▶ _TO DO_
Look below for the line containing "读了文同的《待月台》后，凭借神驰万里的想象和怀抱古"; write out that line and each one after it to the end, exactly, and nothing else.

━━━━━━━━

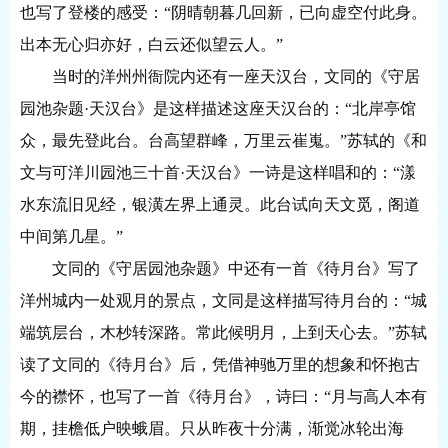
也写了登楼的感受：“阴晴朝暮几回新，已向虚空付此身。
出本无心归亦好，白云还似望云人。”
当时的洋州州衙院内还有一座天汉台，文同的《守居
园池杂题
·天汉台》是这样描述这座天汉台的：“北岸亭馆
众，最先登此台。台高望群峰，万里云崔嵬。”苏轼的《和
文与可洋川园池三十首·天汉台》一诗是这样唱和的：“漾
水东流旧见经，银潢左界上通灵。此台试向天文觅，阁道
中间第几星。”
文同的《守居园池杂题》中还有一首《待月台》写了
洋州城内一处观月的景点，文同是这样描写待月台的：
“城
端筑层台，木杪转深路。常此候明月，上到天心去。”苏轼
读了文同的《待月台》后，凭借神驰万里的想象和怀抱古
今的襟怀，也写了一首《待月台》，诗曰：“月与高人本有
期，挂檐低户映蛾眉。只从昨夜十分满，渐觉冰轮出海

━━━━━━━━

▶ _TASK RESPONSE_
读了文同的《待月台》后，凭借神驰万里的想象和怀抱古
今的襟怀，也写了一首《待月台》，诗曰：“月与高人本有
期，挂檐低户映蛾眉。只从昨夜十分满，渐觉冰轮出海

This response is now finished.